ITD  SEED ITD	SEED WT+ITD	MREPS	sample1/sample1_S4._L001_peared_001.fastq ITD	sample1/sample1_S4._L001_peared_001.fastq WT+ITD
     	  	#reads		517974	517974
AGATAATGAGTACTTCTACGTTGA	TTCTACGTTGAAGATAATGAG	ATAATGAGTACTTCTACGTTGA	6899	0	185181
AGCCAATGAGTACTTCTACGTTGA	TTCTACGTTGAAGCCAATGAG	CCAATGAGTACTTCTACGTTGA	6245	41379	39335
CCCCTCCCATCCCTGAGGCTTCCCCAGCAGGTGGGACACAGCACACAGGC	AGCACACAGGCCCCCTCCCAT	AGGTGGGACACAGCACACAGGC	114	1021	2723
CACAGCACACAGGACCCCTCCCATCCCTGAGGCTTTCCCAGCAGGTGGGA	AGCAGGTGGGACACAGCACAC	GAGGCTTTCCCAGCAGGTGGGA	61	2832	1238
AAGCCTGTGTGCTGTGTCCCACCTGCTGGGGAAGCCTCAGGGATGGGAGGGG	GATGGGAGGGGAAGCCTGTGT	GAAGCCTCAGGGATGGGAGGGG	35	414	1310
GGGGAAGCCTGTGTGCTGTGTCCCACCTGCTGGGGAAGCCTCGGGGATGGGA	CGGGGATGGGAGGGGAAGCCT	TGGGGAAGCCTCGGGGATGGGA	28	384	451


Output description: Each time mreps find a new Internal Tandem Duplication (ITD), it displays an 'F' (for Forward read) or an 'R' (for Reverse read). 
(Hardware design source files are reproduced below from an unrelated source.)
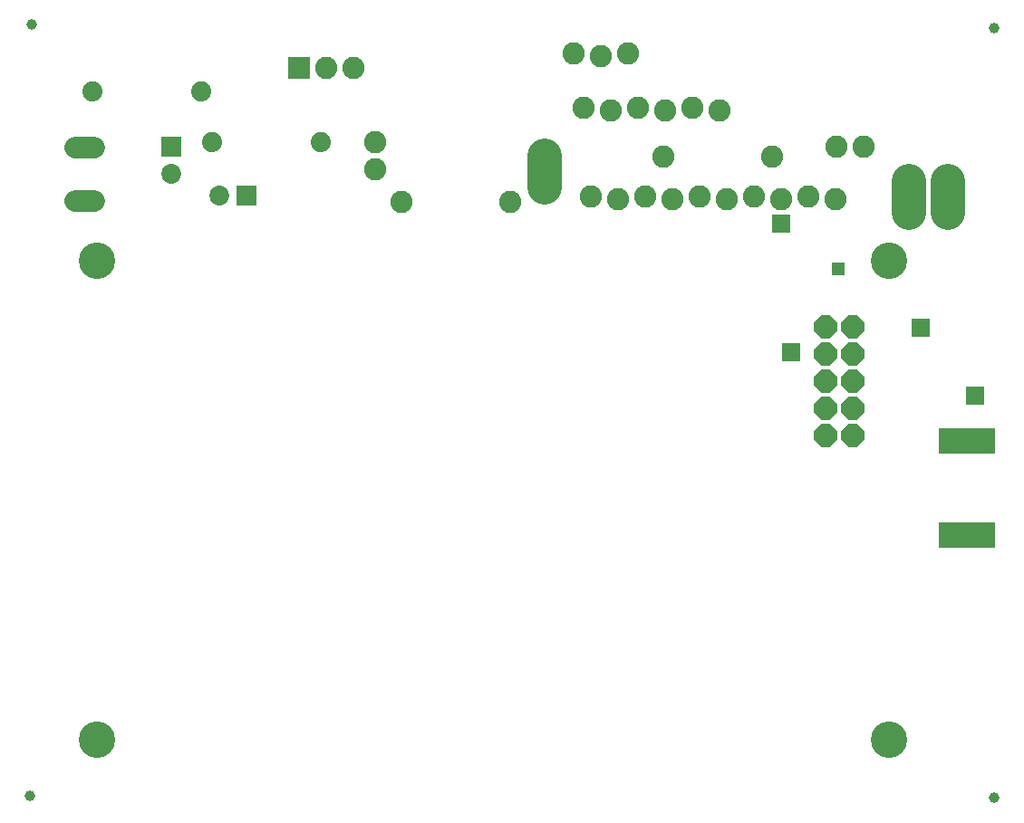
<source format=gbs>
G75*
%MOIN*%
%OFA0B0*%
%FSLAX24Y24*%
%IPPOS*%
%LPD*%
%AMOC8*
5,1,8,0,0,1.08239X$1,22.5*
%
%ADD10C,0.0395*%
%ADD11C,0.1340*%
%ADD12OC8,0.0840*%
%ADD13R,0.0730X0.0730*%
%ADD14C,0.0730*%
%ADD15C,0.0820*%
%ADD16C,0.0785*%
%ADD17C,0.1265*%
%ADD18R,0.2080X0.0980*%
%ADD19C,0.0740*%
%ADD20R,0.0820X0.0820*%
%ADD21R,0.0671X0.0671*%
%ADD22R,0.0476X0.0476*%
D10*
X000505Y001625D03*
X035977Y001546D03*
X035977Y029893D03*
X000584Y030011D03*
D11*
X002974Y021338D03*
X002974Y003700D03*
X032127Y003700D03*
X032127Y021338D03*
D12*
X030788Y018885D03*
X029788Y018885D03*
X029788Y017885D03*
X029788Y016885D03*
X029788Y015885D03*
X030788Y015885D03*
X030788Y016885D03*
X030788Y017885D03*
X030788Y014885D03*
X029788Y014885D03*
D13*
X008485Y023712D03*
X005694Y025515D03*
D14*
X005694Y024515D03*
X007485Y023712D03*
D15*
X013214Y024696D03*
X013214Y025696D03*
X014178Y023483D03*
X018178Y023483D03*
X021151Y023683D03*
X022151Y023583D03*
X023151Y023683D03*
X024151Y023583D03*
X025151Y023683D03*
X026151Y023583D03*
X027151Y023683D03*
X028151Y023583D03*
X029151Y023683D03*
X030151Y023583D03*
X030178Y025519D03*
X031178Y025519D03*
X027796Y025145D03*
X025887Y026875D03*
X024887Y026975D03*
X023887Y026875D03*
X022887Y026975D03*
X021887Y026875D03*
X020887Y026975D03*
X021505Y028858D03*
X020505Y028958D03*
X022505Y028958D03*
X023796Y025145D03*
X012411Y028436D03*
X011411Y028436D03*
D16*
X002869Y025503D02*
X002164Y025503D01*
X002164Y023534D02*
X002869Y023534D01*
D17*
X019442Y024025D02*
X019442Y025210D01*
X032828Y024265D02*
X032828Y023080D01*
X034285Y023080D02*
X034285Y024265D01*
D18*
X034967Y014704D03*
X034967Y011224D03*
D19*
X011206Y025680D03*
X007206Y025680D03*
X006796Y027570D03*
X002796Y027570D03*
D20*
X010411Y028436D03*
D21*
X028143Y022688D03*
X033261Y018869D03*
X035269Y016349D03*
X028497Y017964D03*
D22*
X030229Y021034D03*
M02*

</source>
Then it displays a tabular view of ITDs. 
  First line is the column header. 
  Second line is the total number of reads. 
  Then we have for each ITD sequence, 
    the seed used for counting ITD reads, 
    the seed used for counting WT and ITD reads, 
    the number of ITD found by mreps for all samples
    then for each fastq file: 
      the number of reads with the ITD seed, 
      the number of reads with the WT or ITD seed.